Top of Exercise input
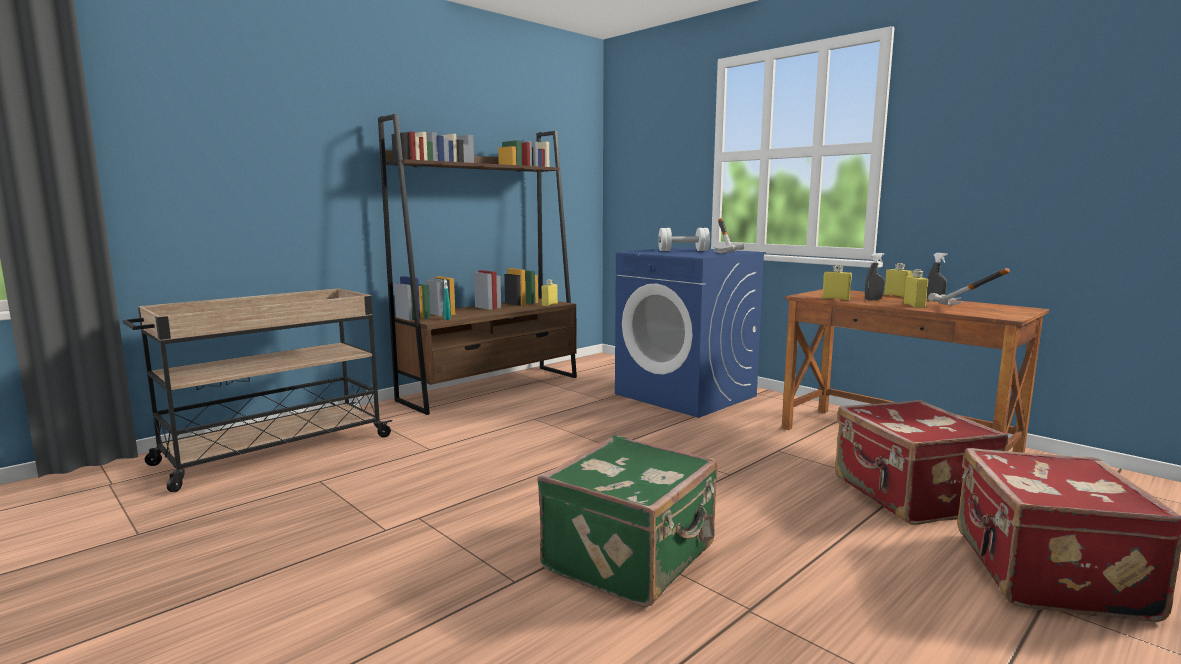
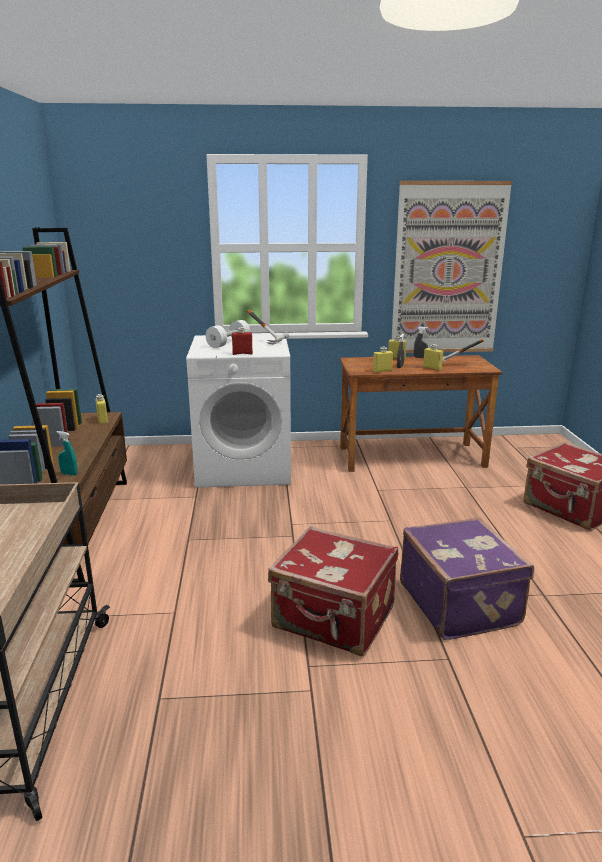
camera: 50 degrees left, 10 degrees up
green suitcase [537,435,718,607] -> purple suitcase [400,517,534,640]
blue washing machine [615,247,766,418] -> white washing machine [186,334,291,488]
red suitcase [835,400,1008,525] -> red suitcase moved to [268,526,398,656]
none -> red bottle [232,327,253,355]
none -> picture [392,181,512,353]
Bottom of Exercise input
• _Instructions to follow_
Answer with one number, namely how many lines in the records contain the string "none".

• _Task answer_
2